Dataset records –
#####
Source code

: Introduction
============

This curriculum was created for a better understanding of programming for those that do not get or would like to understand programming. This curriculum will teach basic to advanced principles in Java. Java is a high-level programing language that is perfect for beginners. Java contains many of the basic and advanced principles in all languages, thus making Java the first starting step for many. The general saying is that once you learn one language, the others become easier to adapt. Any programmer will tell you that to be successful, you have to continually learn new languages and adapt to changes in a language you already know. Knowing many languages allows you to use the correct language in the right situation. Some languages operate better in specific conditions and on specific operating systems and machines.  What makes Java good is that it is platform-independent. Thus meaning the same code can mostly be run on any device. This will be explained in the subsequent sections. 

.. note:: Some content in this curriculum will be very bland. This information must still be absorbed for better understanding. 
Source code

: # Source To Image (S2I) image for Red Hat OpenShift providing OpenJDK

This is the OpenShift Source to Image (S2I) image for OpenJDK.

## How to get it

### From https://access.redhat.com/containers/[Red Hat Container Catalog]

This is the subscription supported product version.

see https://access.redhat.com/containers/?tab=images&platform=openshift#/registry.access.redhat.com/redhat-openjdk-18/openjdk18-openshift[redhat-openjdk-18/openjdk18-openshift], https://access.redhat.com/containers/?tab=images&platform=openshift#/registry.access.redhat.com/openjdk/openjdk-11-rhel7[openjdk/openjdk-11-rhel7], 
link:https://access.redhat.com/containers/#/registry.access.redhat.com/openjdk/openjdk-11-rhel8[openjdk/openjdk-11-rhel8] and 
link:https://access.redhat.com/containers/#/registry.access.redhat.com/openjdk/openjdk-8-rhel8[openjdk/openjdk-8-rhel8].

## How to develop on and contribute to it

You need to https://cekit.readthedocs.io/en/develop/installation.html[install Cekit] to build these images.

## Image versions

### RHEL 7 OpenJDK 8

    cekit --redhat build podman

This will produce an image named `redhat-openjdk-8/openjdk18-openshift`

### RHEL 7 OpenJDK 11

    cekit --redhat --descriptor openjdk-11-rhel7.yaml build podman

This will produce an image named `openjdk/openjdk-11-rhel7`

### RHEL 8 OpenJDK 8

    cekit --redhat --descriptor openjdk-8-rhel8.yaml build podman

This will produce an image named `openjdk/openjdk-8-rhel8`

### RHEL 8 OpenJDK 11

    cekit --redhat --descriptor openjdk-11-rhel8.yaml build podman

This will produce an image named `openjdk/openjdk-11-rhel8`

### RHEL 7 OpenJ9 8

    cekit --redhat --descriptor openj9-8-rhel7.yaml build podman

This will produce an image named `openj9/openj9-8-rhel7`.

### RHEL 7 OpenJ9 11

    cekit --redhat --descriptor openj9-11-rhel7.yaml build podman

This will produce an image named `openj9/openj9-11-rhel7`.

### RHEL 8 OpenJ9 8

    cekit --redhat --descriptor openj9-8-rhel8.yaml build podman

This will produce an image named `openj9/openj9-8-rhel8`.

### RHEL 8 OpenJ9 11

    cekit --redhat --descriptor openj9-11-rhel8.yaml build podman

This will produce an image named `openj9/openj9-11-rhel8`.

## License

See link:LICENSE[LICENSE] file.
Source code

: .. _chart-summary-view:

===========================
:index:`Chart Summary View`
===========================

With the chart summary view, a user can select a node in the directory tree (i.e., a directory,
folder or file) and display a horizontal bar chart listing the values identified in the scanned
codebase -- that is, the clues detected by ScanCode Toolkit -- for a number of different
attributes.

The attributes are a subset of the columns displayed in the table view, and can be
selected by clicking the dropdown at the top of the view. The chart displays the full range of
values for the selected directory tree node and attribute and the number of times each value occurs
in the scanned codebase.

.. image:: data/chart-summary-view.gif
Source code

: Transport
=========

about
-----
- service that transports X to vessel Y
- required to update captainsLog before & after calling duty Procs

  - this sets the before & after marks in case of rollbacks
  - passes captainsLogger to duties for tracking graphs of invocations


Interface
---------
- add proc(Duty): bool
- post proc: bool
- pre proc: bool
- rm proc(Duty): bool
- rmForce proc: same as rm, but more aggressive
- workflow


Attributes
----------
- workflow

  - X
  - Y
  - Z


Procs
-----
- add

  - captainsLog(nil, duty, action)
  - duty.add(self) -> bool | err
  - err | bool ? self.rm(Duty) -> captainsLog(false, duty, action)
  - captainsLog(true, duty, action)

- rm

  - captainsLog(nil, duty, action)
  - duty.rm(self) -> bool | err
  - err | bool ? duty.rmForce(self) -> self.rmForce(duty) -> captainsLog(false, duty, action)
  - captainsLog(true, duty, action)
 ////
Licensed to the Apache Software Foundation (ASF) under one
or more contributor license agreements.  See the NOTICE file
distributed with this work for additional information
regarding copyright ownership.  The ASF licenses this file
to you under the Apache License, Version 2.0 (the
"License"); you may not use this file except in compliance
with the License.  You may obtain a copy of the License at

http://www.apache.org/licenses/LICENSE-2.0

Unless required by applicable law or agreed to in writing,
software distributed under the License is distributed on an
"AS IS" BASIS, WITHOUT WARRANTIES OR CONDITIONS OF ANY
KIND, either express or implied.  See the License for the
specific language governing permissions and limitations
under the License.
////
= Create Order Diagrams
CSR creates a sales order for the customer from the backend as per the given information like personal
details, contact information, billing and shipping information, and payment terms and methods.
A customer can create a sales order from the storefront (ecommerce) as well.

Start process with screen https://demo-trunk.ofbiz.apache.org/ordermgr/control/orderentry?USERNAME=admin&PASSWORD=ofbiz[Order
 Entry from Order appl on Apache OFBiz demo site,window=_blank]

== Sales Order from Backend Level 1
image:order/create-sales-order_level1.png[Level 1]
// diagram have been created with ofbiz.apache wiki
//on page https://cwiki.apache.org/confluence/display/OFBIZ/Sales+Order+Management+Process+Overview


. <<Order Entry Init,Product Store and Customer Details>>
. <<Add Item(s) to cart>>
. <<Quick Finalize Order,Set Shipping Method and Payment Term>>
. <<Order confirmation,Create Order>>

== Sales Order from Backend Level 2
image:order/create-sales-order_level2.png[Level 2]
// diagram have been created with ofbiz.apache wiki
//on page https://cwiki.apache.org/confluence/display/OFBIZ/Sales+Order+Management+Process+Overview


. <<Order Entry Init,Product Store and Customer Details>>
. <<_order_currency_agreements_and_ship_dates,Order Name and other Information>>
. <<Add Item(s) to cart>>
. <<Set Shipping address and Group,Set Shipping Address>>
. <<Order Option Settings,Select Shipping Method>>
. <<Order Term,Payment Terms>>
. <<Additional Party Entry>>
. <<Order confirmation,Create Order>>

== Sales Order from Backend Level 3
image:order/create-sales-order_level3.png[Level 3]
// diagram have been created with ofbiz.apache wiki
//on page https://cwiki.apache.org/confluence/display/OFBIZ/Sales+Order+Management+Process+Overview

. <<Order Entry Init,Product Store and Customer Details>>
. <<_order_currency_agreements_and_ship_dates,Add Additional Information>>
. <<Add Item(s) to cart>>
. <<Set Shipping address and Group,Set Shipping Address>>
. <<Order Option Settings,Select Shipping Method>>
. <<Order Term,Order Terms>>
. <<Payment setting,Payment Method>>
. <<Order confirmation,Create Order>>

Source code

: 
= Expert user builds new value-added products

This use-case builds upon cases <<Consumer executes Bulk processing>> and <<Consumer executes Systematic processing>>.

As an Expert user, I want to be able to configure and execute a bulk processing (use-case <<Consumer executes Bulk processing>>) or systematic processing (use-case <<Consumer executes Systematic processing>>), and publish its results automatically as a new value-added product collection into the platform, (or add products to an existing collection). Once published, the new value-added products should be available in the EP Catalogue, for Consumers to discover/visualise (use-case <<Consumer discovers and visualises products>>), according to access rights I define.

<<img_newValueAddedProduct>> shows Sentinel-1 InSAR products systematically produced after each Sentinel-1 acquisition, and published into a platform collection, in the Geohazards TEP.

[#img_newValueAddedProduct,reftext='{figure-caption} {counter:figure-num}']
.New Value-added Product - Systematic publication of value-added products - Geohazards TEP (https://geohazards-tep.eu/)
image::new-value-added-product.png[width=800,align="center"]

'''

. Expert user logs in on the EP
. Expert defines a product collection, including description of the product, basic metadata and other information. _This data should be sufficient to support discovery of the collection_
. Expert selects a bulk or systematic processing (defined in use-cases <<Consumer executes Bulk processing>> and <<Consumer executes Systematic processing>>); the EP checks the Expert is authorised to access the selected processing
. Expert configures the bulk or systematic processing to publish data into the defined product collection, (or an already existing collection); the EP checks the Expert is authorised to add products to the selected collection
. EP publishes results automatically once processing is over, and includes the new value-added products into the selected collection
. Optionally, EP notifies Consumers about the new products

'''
#####
Reproduce the lines of the entries above from the one with "### RHEL 7 OpenJ9 11" to the one with "### RHEL 8 OpenJ9 11", both included, exactly and without any other line.

### RHEL 7 OpenJ9 11

    cekit --redhat --descriptor openj9-11-rhel7.yaml build podman

This will produce an image named `openj9/openj9-11-rhel7`.

### RHEL 8 OpenJ9 8

    cekit --redhat --descriptor openj9-8-rhel8.yaml build podman

This will produce an image named `openj9/openj9-8-rhel8`.

### RHEL 8 OpenJ9 11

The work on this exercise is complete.